What is the Hallucination Paradox?
Reasoning models (e.g., OpenAI o1, o3) hallucinate at HIGHER rates on simple factual benchmarks despite improved logical reasoning. Mechanism: more internal claims in the reasoning chain create more opportunities for error propagation. o3 had a 0.51 hallucination rate vs. 0.44 for o1 on SimpleQA.
What are Reasoning Models (e.g., o1, o3)?
LLMs that generate explicit chains of thought (“System 2 thinking”) before producing a final answer. They improve performance on logic and coding but exhibit the Hallucination Paradox on factual benchmarks.
When should you use a standard LLM with RAG instead of a Reasoning Model?
For applications requiring strict factual accuracy (e.g., benefits eligibility, regulatory citations). Reasoning models should be reserved for complex analysis where the logic can be verified (e.g., code vulnerability analysis, legal reasoning over provided statutes).
What is a Small Language Model (SLM)?
An LLM with fewer than ~7 billion parameters (e.g., Phi-3). Advantages: runs on edge devices without cloud connectivity, dramatically cheaper inference, data never leaves the device (privacy), and lower latency for simple tasks.
What are the key advantages of SLMs for federal use?
(1) Edge capability — run on laptops or tactical devices without cloud; (2) Cost — orders of magnitude cheaper; (3) Privacy — data never leaves the device; (4) Speed — lower latency for simple tasks; (5) Bypasses data center energy bottleneck.
What is the formula for the Compound Mistake Problem?
Accuracy_total = (Accuracy_step)^n, where n is the number of steps.

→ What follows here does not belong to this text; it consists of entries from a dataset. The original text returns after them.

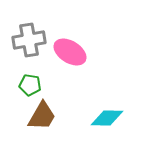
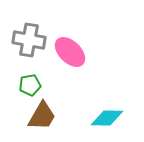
gray cross: rotated 20 degrees clockwise
pink ellipse: rotated 12 degrees clockwise
green pentagon: rotated 20 degrees counterclockwise
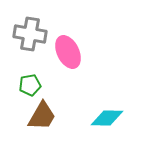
gray cross: moved 1 px right, 6 px up
pink ellipse: moved 2 px left; rotated 20 degrees clockwise
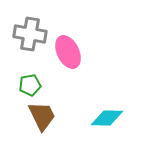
brown trapezoid: rotated 56 degrees counterclockwise
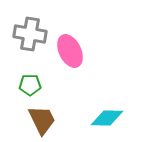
pink ellipse: moved 2 px right, 1 px up
green pentagon: rotated 10 degrees clockwise
brown trapezoid: moved 4 px down
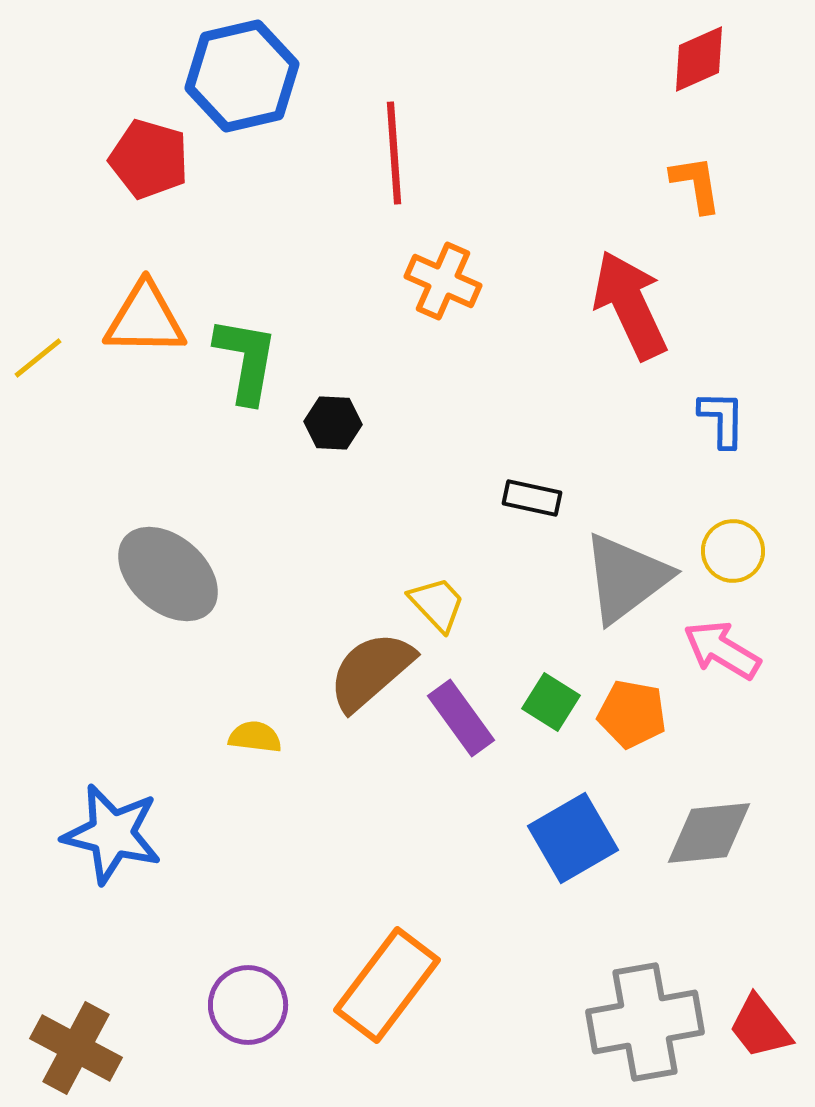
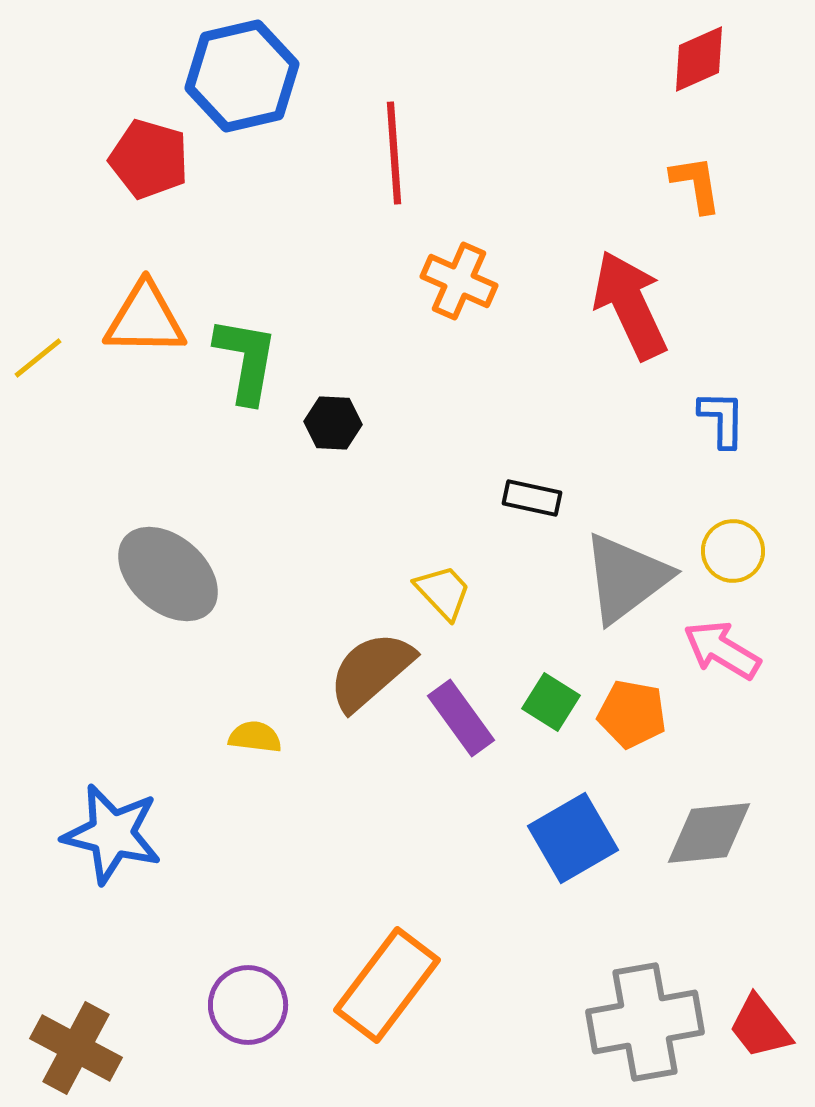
orange cross: moved 16 px right
yellow trapezoid: moved 6 px right, 12 px up
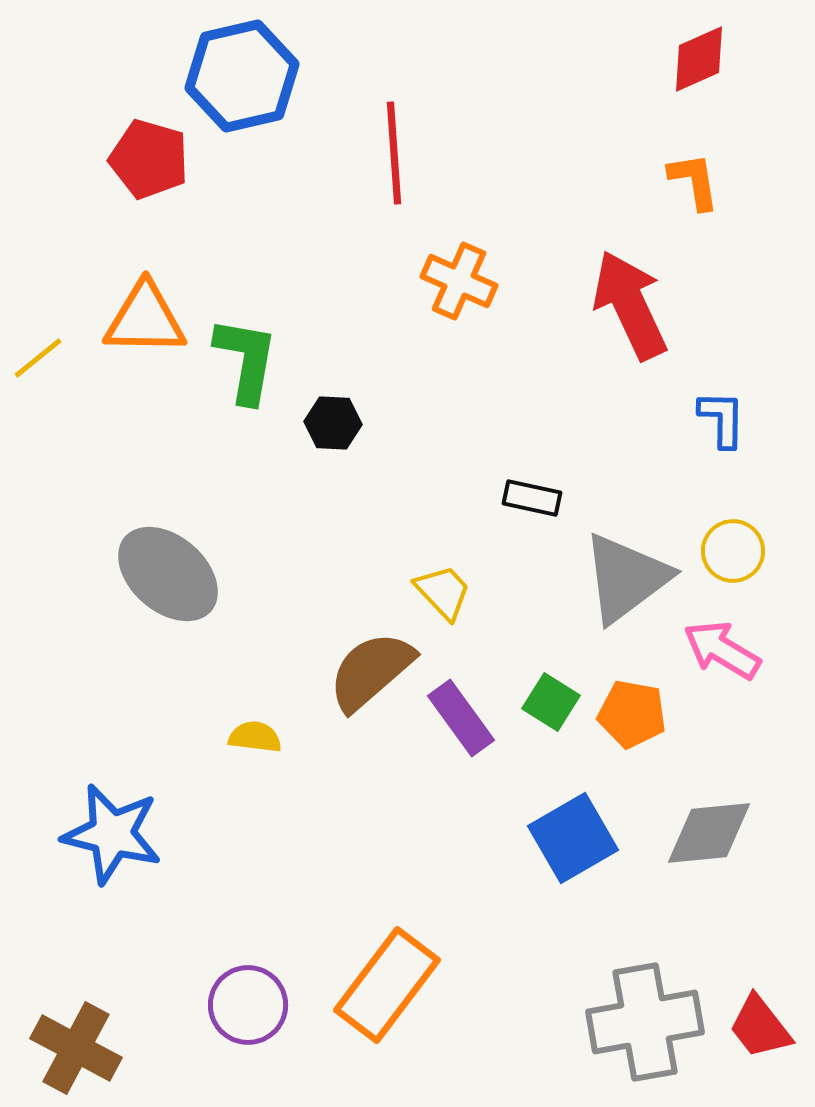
orange L-shape: moved 2 px left, 3 px up
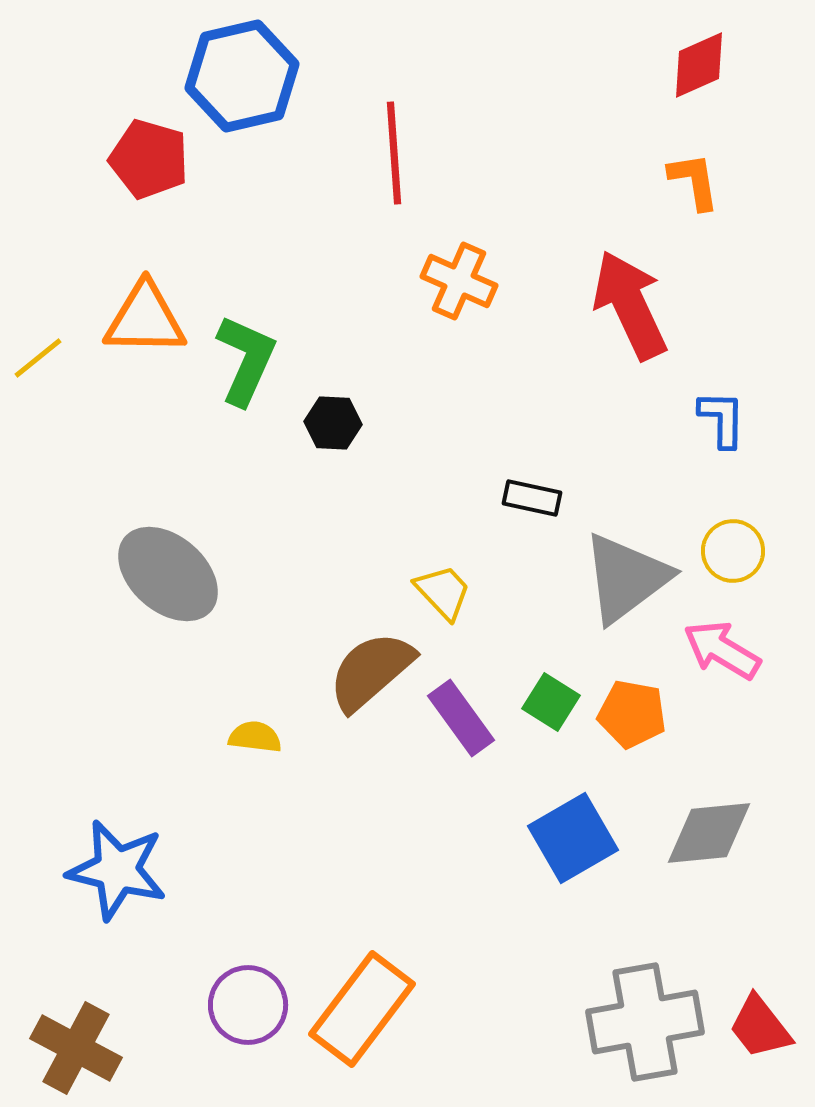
red diamond: moved 6 px down
green L-shape: rotated 14 degrees clockwise
blue star: moved 5 px right, 36 px down
orange rectangle: moved 25 px left, 24 px down
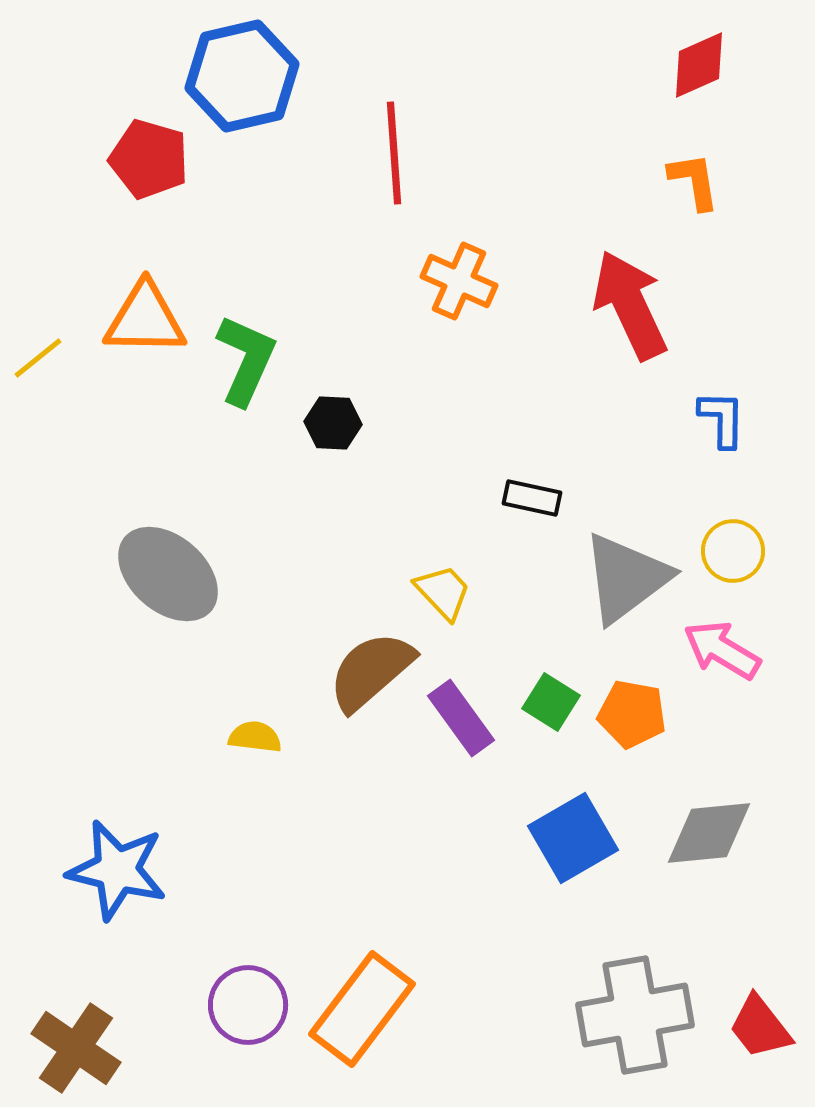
gray cross: moved 10 px left, 7 px up
brown cross: rotated 6 degrees clockwise
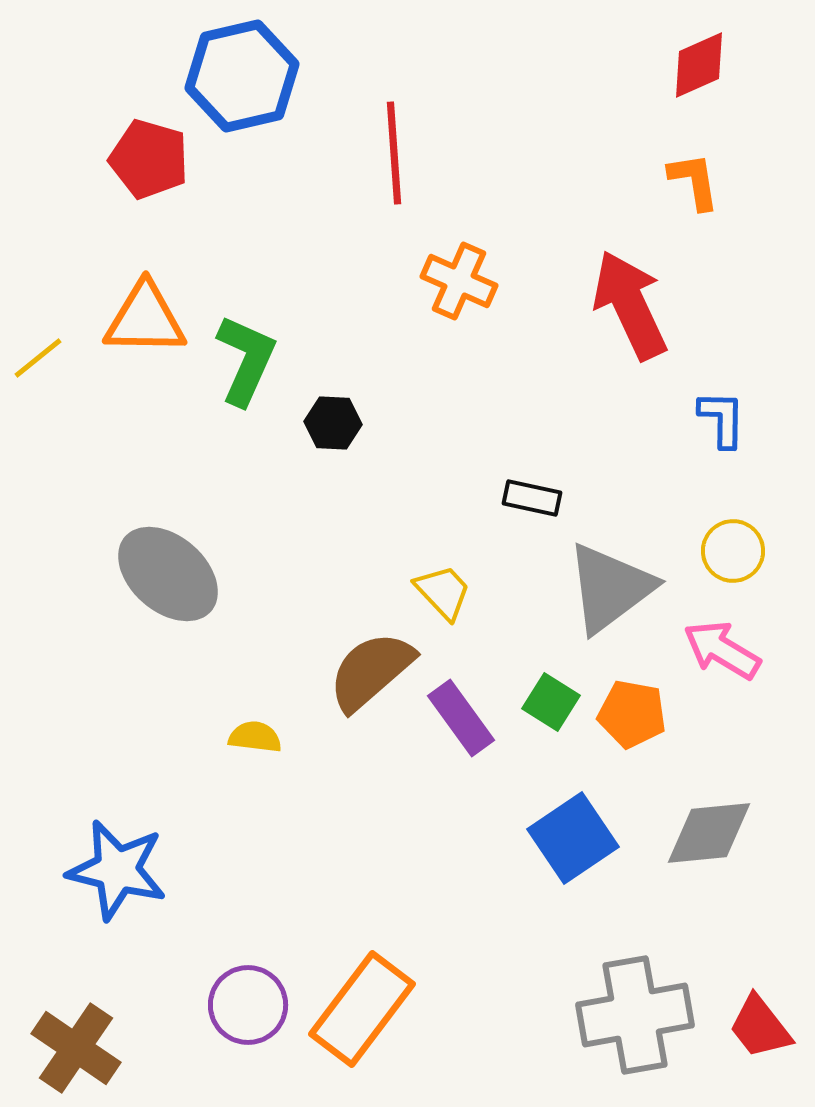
gray triangle: moved 16 px left, 10 px down
blue square: rotated 4 degrees counterclockwise
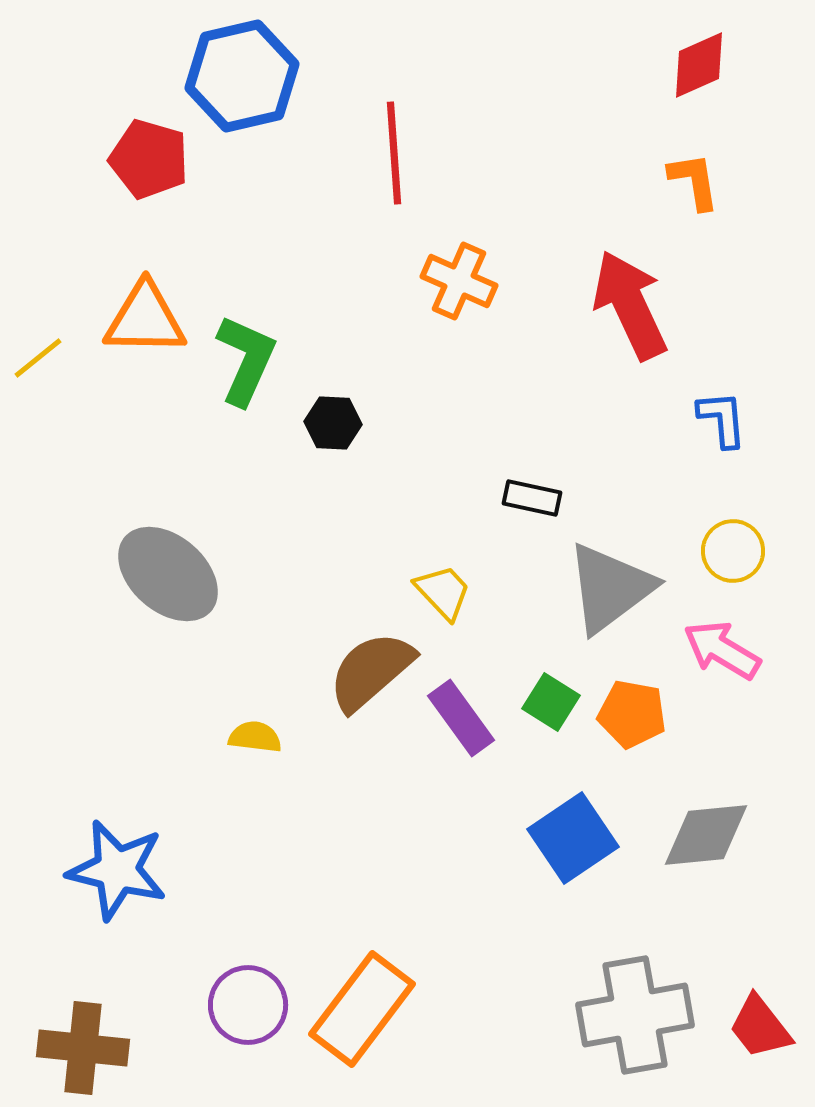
blue L-shape: rotated 6 degrees counterclockwise
gray diamond: moved 3 px left, 2 px down
brown cross: moved 7 px right; rotated 28 degrees counterclockwise
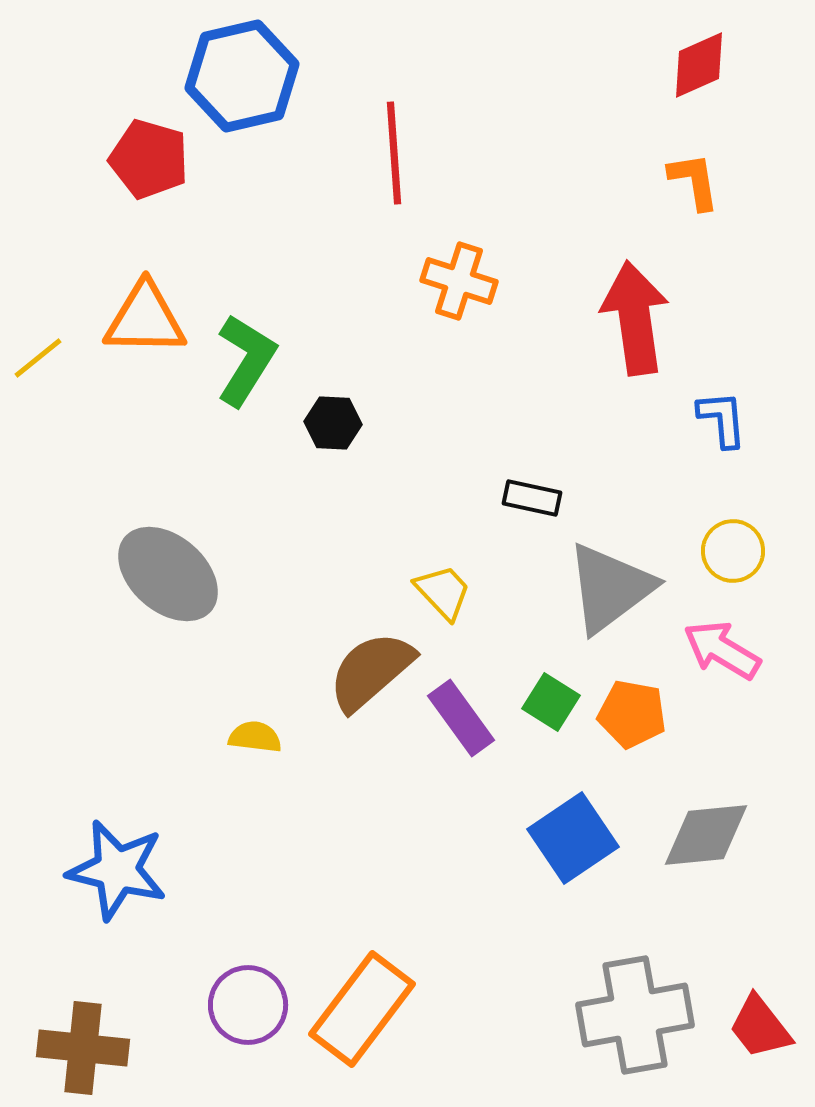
orange cross: rotated 6 degrees counterclockwise
red arrow: moved 5 px right, 13 px down; rotated 17 degrees clockwise
green L-shape: rotated 8 degrees clockwise
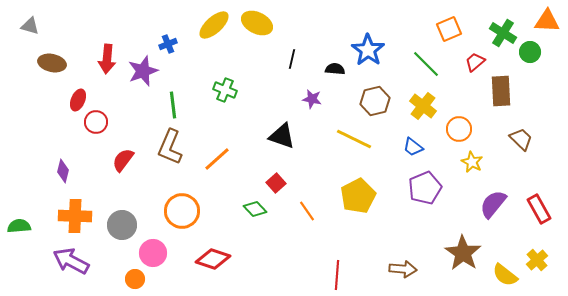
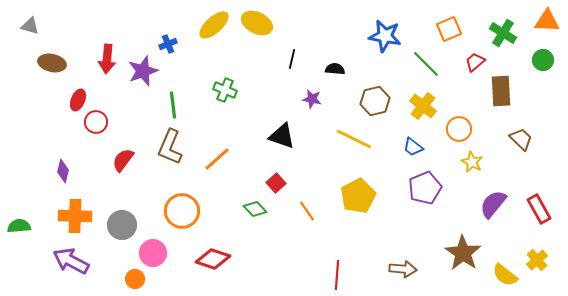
blue star at (368, 50): moved 17 px right, 14 px up; rotated 24 degrees counterclockwise
green circle at (530, 52): moved 13 px right, 8 px down
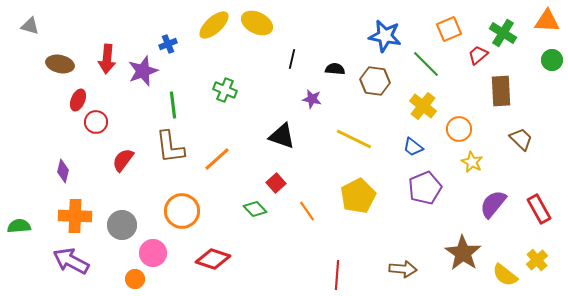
green circle at (543, 60): moved 9 px right
red trapezoid at (475, 62): moved 3 px right, 7 px up
brown ellipse at (52, 63): moved 8 px right, 1 px down
brown hexagon at (375, 101): moved 20 px up; rotated 20 degrees clockwise
brown L-shape at (170, 147): rotated 30 degrees counterclockwise
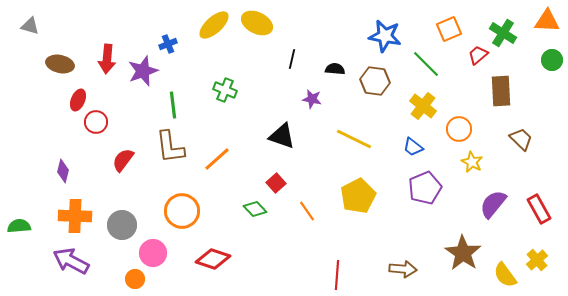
yellow semicircle at (505, 275): rotated 16 degrees clockwise
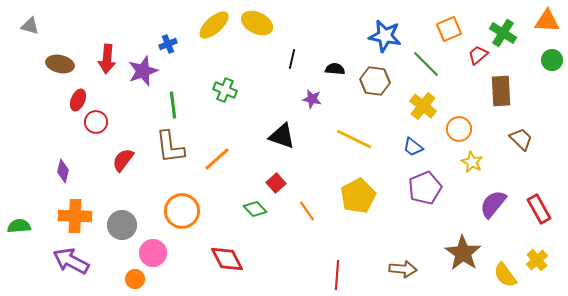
red diamond at (213, 259): moved 14 px right; rotated 44 degrees clockwise
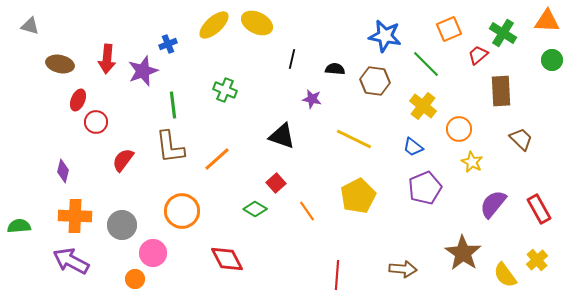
green diamond at (255, 209): rotated 15 degrees counterclockwise
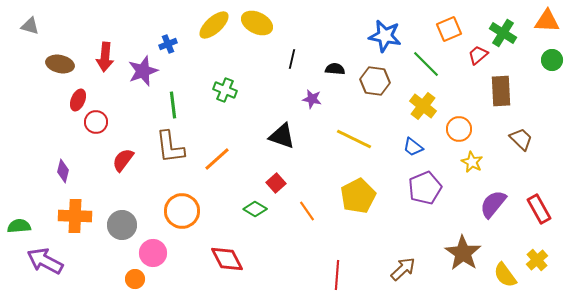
red arrow at (107, 59): moved 2 px left, 2 px up
purple arrow at (71, 261): moved 26 px left
brown arrow at (403, 269): rotated 48 degrees counterclockwise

A 95% per-step accuracy over 10 steps yields only ~60% total accuracy (0.95^10 ≈ 0.598).
What is RAG in one sentence?
Retrieve relevant documents from an external knowledge base, inject them into the model’s context window, and generate answers grounded in those documents to reduce hallucination.
What is the Data Flywheel in one sentence?
A virtuous cycle where user interactions generate data that improves the AI system, which produces better interactions that generate more valuable data.
What is LoRA in one sentence?
A parameter-efficient fine-tuning method that adds small trainable low-rank matrices (~100MB) to frozen model layers, avoiding full retraining of billions of parameters.
What is AI-as-a-Judge in one sentence?
Using a strong LLM to automatically evaluate the outputs of another LLM for quality, faithfulness, or safety at scale.
What is the Model Router in one sentence?
An abstraction layer that routes AI requests to different models based on complexity, cost, or capability — enabling vendor-agnostic, cost-optimized architectures.
What is the Instruction Hierarchy in one sentence?
A prompt design pattern where system-level instructions take precedence over user-level inputs, enforcing behavioral compliance regardless of user attempts to override.
What is Span-Level Verification in one sentence?
Requiring the model to cite the exact sentence in a source document that supports its answer, enforcing auditability and truthfulness.
What is Hybrid Search in one sentence?
Combining dense vector search (semantic meaning) with sparse keyword search (BM25 for exact terms) to maximize retrieval recall in RAG pipelines.
What is Reranking in one sentence?
A second-stage retrieval step where a cross-encoder model re-scores initial search results to maximize precision before context is passed to the LLM.
What does Faithfulness measure in one sentence?
Whether a generated answer is derived ONLY from the retrieved context, with no hallucinated information introduced by the model.
What is the Planner-Evaluator-Executor pattern in one sentence?
A decoupled agent architecture where a Planner proposes actions, an Evaluator checks them for safety and compliance, and an Executor carries out only approved actions.
What is Evaluation-Driven Development in one sentence?
The discipline of defining success metrics and building the evaluation pipeline BEFORE building the AI system, so every design decision is tested against measurable criteria.
What are the three memory types in Huyen’s hierarchy?
Parametric (model weights), Episodic (context window), and Semantic (vector database / external storage).
What is PEFT in one sentence?
Parameter-Efficient Fine-Tuning methods (like LoRA) that adapt only a small subset of model parameters, dramatically reducing compute cost while preserving most fine-tuning benefits.